Soldato
- Joined
- 7 Jul 2003
- Posts
- 3,275
- Location
- Westergate
I got a 17mb connection and being playing Deux Ex with no issue, very impressed tbh.
Its laggy and fuzzy at 8mb, good for demoing the first 30 mins of a game and for a £1 it would be worth picking up a newer release.
If that actually were true then the keys would likely be rescinded in the near future anyhow, potentially disabling your steam account.
I honestly hope that OnLive dies a quick death. It's a step backward in terms of graphics and latency. Relying on an external service entirely just doesn't make sense.
Also, if this takes off, prepare for ISPs to massively increase their pricing.
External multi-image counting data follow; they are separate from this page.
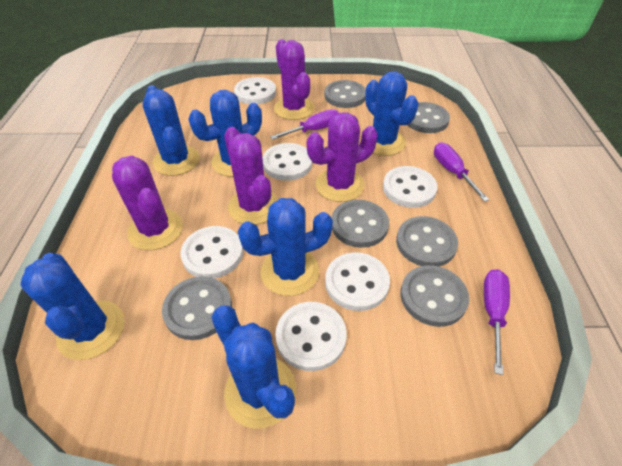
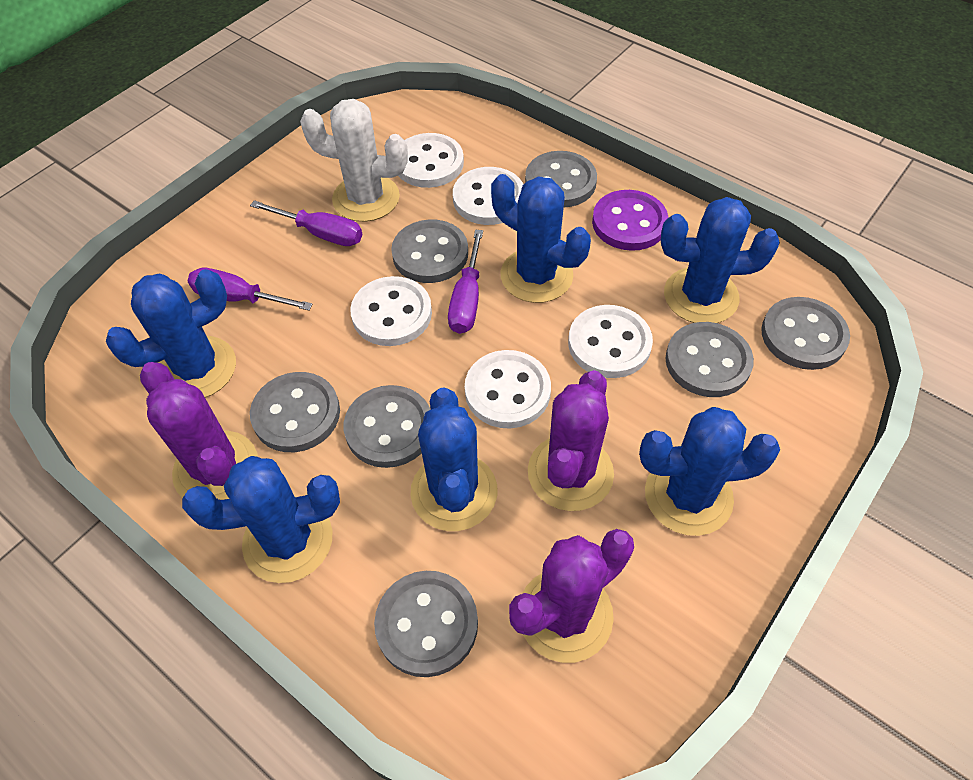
grey button: [162,276,232,340] [324,80,366,108] [332,200,389,248] [396,216,458,266] [400,265,469,327] [407,102,450,133] = 6 -> [250,372,340,452] [344,385,430,468] [374,571,478,677] [391,219,468,283] [525,151,597,207] [665,322,754,397] [761,297,850,370] = 7
purple button: none = 0 -> [592,190,668,251] = 1
purple cactus: [112,156,183,250] [224,127,278,225] [274,39,314,120] [307,112,378,202] = 4 -> [140,362,258,500] [509,529,634,663] [528,370,614,511] = 3
white button: [180,226,243,278] [234,77,276,105] [262,143,312,181] [275,302,347,371] [325,252,390,311] [383,166,438,208] = 6 -> [350,276,432,346] [398,133,464,188] [453,167,524,225] [465,350,551,429] [568,305,653,378] = 5
white cactus: none = 0 -> [300,99,408,222] = 1

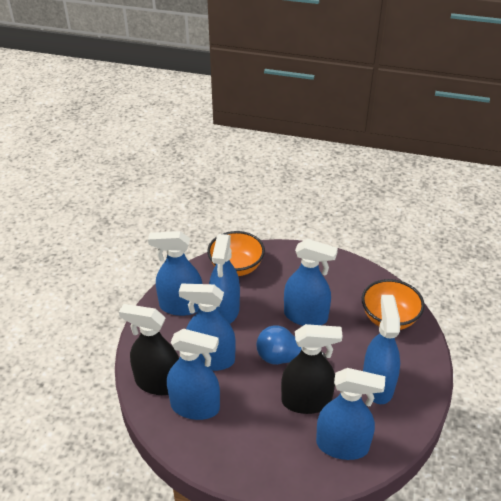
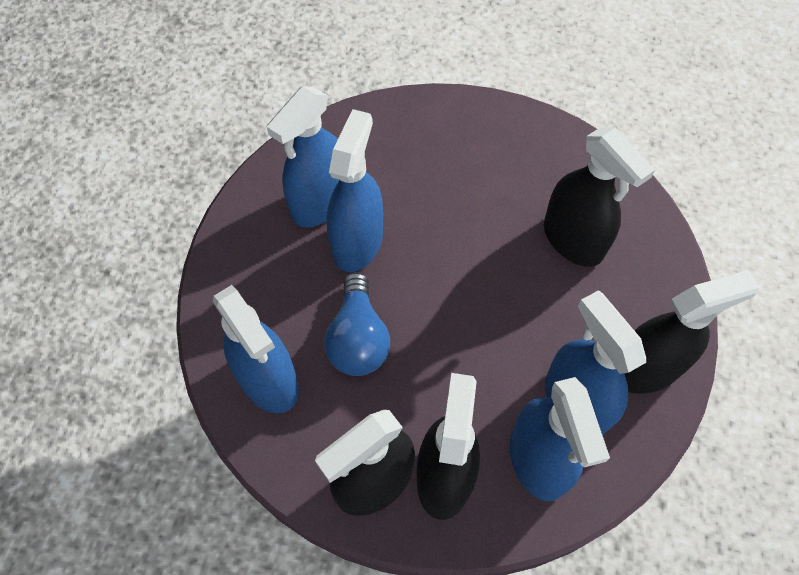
black spray bottle: [119,304,179,395] [281,324,343,414] = 2 -> [315,410,415,516] [417,373,480,520] [544,127,655,267] [625,270,759,394] = 4
blue spray bottle: [148,231,203,316] [167,329,220,420] [179,284,236,371] [209,234,240,324] [284,239,338,326] [316,368,385,460] [363,295,400,404] = 7 -> [213,285,299,414] [267,86,339,228] [326,109,383,272] [510,377,610,501] [545,290,646,435] = 5
orange bowl: [207,231,265,276] [362,279,425,330] = 2 -> none = 0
It's the same on my work JANET connection (100mbit up/down with LAN-like pings to most UK places).
I just tried Metro2033 and it was awful. Super low quality graphics and laggy controls. Maybe if you've got a very low end PC you might not notice the graphics but the controls are awful for FPS.
For casual and low quality gaming then fine but none of that is for me on the PC, I have the consoles for that.
I would only look at console ports that I could play with a pad or casual games at the moment. Space Marine was alright no where near as good as it would be from HDD the other games I'd look at would be Red Faction: armageddon and Asscreed Brotherhood, for a pound they might be good enough quality wise.
Am I right in thinking that if my pc is connected to my TV, I dont miss anything by not having the OnLive box?
Luddite tbh.
I think in concept it will revolutionise gaming, for the better. The traditional way we play PC games is here to stay, so I have no worries about that. It makes perfect sense... like someone said before, imagine playing crysis on any mobile device with a decent connection. It makes it so much more accessible for the mass market.. no more fancy hardware/complications.
Having said that I've still not tried it yetwould it work on a 12mb down, 0.35mb up connection?
I think that's kind of the whole point
This isn't aimed at PC power users, it's at the console crowd who just want to plug something into the telly and play games. You can bet there's a dirt cheap or even free set top box on the way that'll include a month's access and a few free games to get people hooked.
And unlike a new console, it's got a bajillion top games already waiting to be played.
There are others that think they are offering a great product without the slightest consideration to the real world implications on the services it relies upon and how it will perform for most consumers.